Malheur is a automatic malware analysis tool for the automatic analysis of malware behaviour (program behaviour recorded from malicious software in a sandbox environment). It has been designed to support the regular analysis of malicious software and the development of detection and defence measures. Malheur allows for identifying novel classes of malware with similar behaviour and assigning unknown malware to discovered classes.
How it Works
Malheur builds on the concept of dynamic analysis: Malware binaries are collected in the wild and executed in a sandbox, where their behavior is monitored during run-time. The execution of each malware binary results in a report of recorded behavior. Malheur analyzes these reports for discovery and discrimination of malware classes using machine learning.

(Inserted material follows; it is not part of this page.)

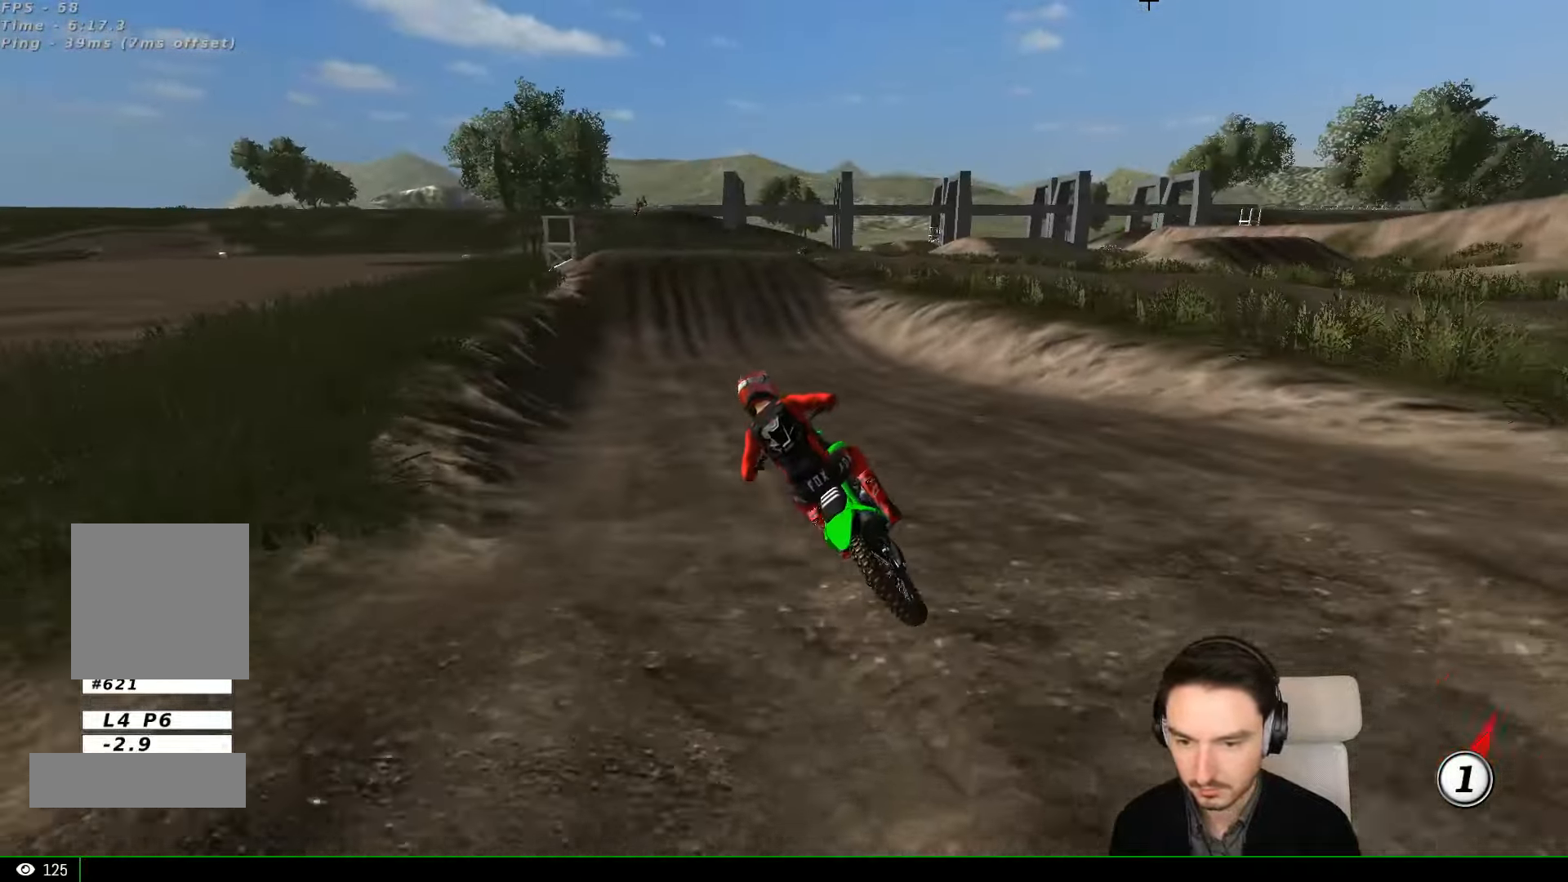
{"dt_ms": 500, "buttons": ["R2"], "left_stick": "right", "events": [[67, "left_stick", "right"], [300, "left_stick", "center"], [433, "left_stick", "right"]]}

Malheur can be applied to recorded behavior of various format, as long as monitored events are separated by delimiter symbols, for example as in reports generated by the popular malware sandboxes CWSandbox, Anubis, Norman Sandbox and Joebox.
Features
It supports four basic actions for analysis which can be applied to reports of recorded behavior:
- Extraction of prototypes: From a given set of reports, malheur identifies a subset of prototypes representative for the full data set. The prototypes provide a quick overview of recorded behavior and can be used to guide manual inspection.
- Clustering of behavior: Malheur automatically identifies groups (clusters) of reports containing similar behavior. Clustering allows for discovering novel classes of malware and provides the basis for crafting specific detection and defense mechanisms, such as anti-virus signatures.
- Classification of behavior: Based on a set of previously clustered reports, malheur is able to assign unknown behavior to known groups of malware. Classification enables identifying novel and unknown variants of malware and can be used to filter program behavior prior to manual inspection.
- Incremental analysis: Malheur can be applied incrementally for analysis of large data sets. By processing reports in chunks, the run-time as well as memory requirements can be significantly reduced. This renders long-term application of malheur feasible, for example for daily analysis of incoming malware programs.